An estimated 500 to 600 people will head to the Kaiserman JCC from Nov. 11 to Dec. 5 for the annual Jewish Book Festival.
The festival consists of five programs in addition to a book fair. All festival programs are free — except for the Storybook Brunch, which is no cost for adults but $5 for children.
Proceeds from the fair will go toward the JCC’s “Everyone Belongs at the J” scholarship fund.
“Books have always been a big part of my life,” Kaiserman CEO Amy Krulik said. “Even in the advent of e-readers, there is something so important about the written word, regardless of the medium.”
The Storybook Brunch on Nov. 11 at 10 a.m. is the first program of the festival. JCC staff members and special readers from the JCC’s preschool and community will join Krulik, who will be dressed as Mother Goose, at an interactive bagel brunch. Children will receive an autograph book for collecting signatures from the characters, readers and other surprise guests.
Krulik said the festival tries to bring in local authors every year.
Besides the Storybook Brunch, other programs will include talks by Unique Eats and Eateries of Philadelphia author Irene Baker on Nov. 13 at 7 p.m., In the Spirit of the Holidays author Janet Falon on Nov. 16 at 11 a.m., Wounded Knee and The Bridge Too Far author Paul Mitura on Nov. 18 at 11 a.m. and The Collected Plays of Chaim Potok editor Rena Potok on Dec. 5 at 7:30 p.m.

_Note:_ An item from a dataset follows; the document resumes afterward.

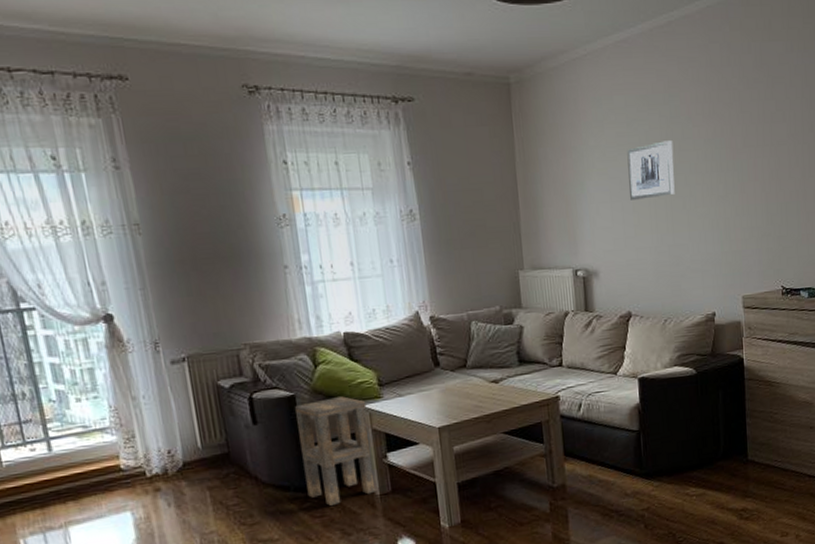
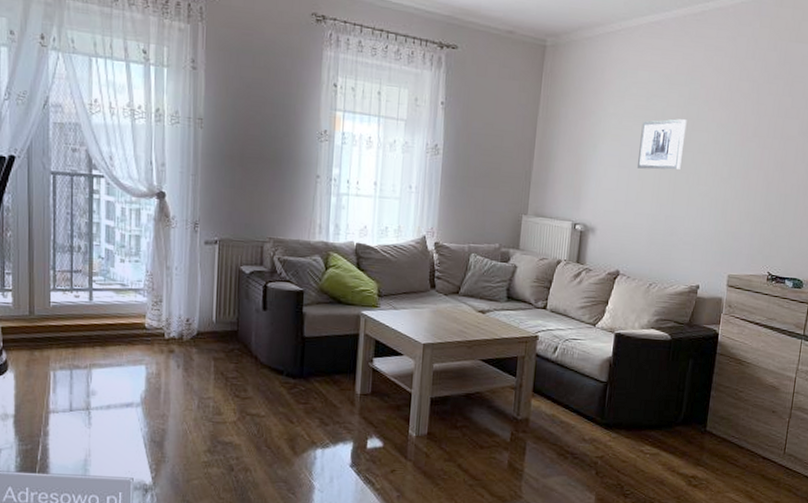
side table: present [295,396,378,506] -> none [297,299,364,395]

Not many people know that Chaim Potok, who lived in Philadelphia for many years, was a playwright in addition to a novelist, Krulik said. At this last festival event, attendees will have the opportunity to talk with his daughter about his plays. The event will include a staged reading of scenes from the plays.
Cookbooks are always a big hit at the Jewish Book Festival, Krulik said, noting the community can’t seem to get enough of them. The RBG Workout by Bryant Johnson, a pocket-sized book about Supreme Court Justice Ruth Bader Ginsburg’s workout, was also popular last year, and Krulik said she expects it to come up as one of the most popular again this year.
“There’s always a program that I’m wondering will I really like it and it always becomes one of my favorites,” Krulik said.